**Data for analysis**:

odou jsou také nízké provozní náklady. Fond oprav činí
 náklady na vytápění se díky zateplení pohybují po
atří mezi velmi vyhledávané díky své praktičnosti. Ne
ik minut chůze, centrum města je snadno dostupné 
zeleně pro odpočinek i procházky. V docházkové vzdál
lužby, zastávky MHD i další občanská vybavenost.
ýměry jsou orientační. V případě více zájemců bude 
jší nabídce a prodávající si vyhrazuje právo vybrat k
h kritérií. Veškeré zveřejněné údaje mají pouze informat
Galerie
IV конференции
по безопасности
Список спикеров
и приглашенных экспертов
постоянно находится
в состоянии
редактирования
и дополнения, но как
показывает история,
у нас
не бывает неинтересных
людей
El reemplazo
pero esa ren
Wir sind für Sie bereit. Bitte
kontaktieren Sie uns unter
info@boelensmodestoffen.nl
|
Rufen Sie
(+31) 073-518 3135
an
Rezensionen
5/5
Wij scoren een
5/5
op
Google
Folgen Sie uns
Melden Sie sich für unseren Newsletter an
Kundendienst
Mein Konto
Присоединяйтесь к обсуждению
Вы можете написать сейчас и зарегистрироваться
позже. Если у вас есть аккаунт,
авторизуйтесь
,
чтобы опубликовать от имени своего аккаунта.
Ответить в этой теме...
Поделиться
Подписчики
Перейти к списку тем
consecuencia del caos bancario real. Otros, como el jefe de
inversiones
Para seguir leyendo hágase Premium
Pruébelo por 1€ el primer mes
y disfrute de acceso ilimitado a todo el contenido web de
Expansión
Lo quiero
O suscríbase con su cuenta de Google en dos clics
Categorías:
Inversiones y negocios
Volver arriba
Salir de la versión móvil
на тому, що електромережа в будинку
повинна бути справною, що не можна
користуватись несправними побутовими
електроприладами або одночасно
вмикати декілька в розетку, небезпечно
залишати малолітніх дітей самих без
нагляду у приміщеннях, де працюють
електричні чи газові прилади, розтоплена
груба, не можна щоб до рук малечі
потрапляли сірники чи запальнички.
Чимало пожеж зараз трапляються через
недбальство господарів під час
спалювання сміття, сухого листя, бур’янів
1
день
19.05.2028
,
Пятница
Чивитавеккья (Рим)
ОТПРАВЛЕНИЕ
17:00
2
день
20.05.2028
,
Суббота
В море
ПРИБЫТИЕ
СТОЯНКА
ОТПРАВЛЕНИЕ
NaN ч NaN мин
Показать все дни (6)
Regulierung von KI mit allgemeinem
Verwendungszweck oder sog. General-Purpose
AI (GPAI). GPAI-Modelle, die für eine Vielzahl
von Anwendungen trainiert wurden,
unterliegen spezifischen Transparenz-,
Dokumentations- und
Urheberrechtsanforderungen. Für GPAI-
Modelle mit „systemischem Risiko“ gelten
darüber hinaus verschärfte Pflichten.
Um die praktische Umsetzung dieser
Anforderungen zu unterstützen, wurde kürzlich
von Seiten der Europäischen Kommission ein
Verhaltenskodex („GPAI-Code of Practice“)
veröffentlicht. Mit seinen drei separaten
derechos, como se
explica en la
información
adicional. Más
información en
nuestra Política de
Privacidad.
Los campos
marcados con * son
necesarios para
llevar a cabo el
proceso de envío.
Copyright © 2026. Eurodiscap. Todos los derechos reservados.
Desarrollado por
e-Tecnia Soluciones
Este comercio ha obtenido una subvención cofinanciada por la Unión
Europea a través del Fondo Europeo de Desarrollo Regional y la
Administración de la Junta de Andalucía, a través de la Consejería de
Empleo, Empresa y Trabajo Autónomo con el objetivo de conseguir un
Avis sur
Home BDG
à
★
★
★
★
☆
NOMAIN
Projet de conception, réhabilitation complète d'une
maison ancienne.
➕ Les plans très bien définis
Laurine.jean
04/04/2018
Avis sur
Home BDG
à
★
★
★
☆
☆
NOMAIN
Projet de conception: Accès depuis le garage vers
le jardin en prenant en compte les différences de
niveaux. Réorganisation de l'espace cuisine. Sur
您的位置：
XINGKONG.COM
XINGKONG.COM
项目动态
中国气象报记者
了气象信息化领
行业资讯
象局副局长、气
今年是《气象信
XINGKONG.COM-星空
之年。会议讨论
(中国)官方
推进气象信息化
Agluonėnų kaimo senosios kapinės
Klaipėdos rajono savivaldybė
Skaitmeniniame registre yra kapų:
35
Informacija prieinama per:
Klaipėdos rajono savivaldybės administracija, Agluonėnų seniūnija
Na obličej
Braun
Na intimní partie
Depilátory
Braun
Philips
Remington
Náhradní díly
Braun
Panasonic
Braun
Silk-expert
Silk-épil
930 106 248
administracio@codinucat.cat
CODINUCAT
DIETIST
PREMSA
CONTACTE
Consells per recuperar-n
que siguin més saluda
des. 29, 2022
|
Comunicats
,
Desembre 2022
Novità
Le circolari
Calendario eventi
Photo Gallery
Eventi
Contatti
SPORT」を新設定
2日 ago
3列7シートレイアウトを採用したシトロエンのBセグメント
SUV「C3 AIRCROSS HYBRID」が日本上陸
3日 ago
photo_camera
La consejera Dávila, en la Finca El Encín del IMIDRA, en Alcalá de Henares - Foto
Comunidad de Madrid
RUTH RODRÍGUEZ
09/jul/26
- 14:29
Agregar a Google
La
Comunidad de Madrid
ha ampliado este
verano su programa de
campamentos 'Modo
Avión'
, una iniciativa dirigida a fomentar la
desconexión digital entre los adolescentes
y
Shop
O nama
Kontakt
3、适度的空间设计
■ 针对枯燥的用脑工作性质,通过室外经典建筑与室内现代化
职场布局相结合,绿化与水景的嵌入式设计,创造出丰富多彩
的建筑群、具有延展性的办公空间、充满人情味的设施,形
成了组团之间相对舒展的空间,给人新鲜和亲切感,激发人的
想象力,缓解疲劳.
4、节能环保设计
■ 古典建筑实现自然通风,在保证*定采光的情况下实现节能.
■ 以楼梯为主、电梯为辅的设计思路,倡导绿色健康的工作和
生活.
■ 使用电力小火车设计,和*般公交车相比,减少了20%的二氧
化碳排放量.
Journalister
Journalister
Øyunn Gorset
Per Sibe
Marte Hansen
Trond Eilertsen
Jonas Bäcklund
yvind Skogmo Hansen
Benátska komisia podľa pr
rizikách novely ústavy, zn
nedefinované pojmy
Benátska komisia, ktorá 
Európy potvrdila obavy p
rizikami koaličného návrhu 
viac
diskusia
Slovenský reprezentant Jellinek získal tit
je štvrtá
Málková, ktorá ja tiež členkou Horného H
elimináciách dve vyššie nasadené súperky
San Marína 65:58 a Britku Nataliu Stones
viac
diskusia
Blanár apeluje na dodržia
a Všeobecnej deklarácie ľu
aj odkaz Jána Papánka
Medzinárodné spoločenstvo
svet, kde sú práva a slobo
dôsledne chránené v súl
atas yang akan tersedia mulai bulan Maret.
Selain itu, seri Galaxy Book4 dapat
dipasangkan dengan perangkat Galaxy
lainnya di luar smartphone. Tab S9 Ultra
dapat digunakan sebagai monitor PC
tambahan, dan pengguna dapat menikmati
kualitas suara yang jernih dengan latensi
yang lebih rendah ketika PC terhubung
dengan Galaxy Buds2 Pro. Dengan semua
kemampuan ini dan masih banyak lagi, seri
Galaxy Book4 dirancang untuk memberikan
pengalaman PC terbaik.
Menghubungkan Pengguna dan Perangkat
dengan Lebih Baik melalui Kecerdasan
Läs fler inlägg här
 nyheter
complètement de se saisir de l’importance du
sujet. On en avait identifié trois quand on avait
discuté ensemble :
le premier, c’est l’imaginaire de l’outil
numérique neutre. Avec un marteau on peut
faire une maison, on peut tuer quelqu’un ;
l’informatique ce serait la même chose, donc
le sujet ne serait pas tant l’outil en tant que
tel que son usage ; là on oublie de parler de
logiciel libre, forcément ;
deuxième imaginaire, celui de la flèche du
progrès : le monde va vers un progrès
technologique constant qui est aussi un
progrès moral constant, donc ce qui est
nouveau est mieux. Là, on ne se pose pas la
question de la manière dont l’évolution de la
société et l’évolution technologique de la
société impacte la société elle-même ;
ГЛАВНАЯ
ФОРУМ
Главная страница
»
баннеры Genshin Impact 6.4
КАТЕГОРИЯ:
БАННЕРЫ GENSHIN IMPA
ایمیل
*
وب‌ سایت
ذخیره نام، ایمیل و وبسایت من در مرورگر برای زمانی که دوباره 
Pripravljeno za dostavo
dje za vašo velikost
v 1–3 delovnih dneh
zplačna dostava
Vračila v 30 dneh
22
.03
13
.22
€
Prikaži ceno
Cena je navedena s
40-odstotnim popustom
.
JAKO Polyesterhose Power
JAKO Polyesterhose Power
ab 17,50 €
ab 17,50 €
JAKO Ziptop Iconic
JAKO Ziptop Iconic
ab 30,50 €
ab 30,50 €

**What you will do**:
Select every line of the entries that contains the word "náklady", treating uppercase and lowercase as different.

**Completed task**:
odou jsou také nízké provozní náklady. Fond oprav činí
 náklady na vytápění se díky zateplení pohybují po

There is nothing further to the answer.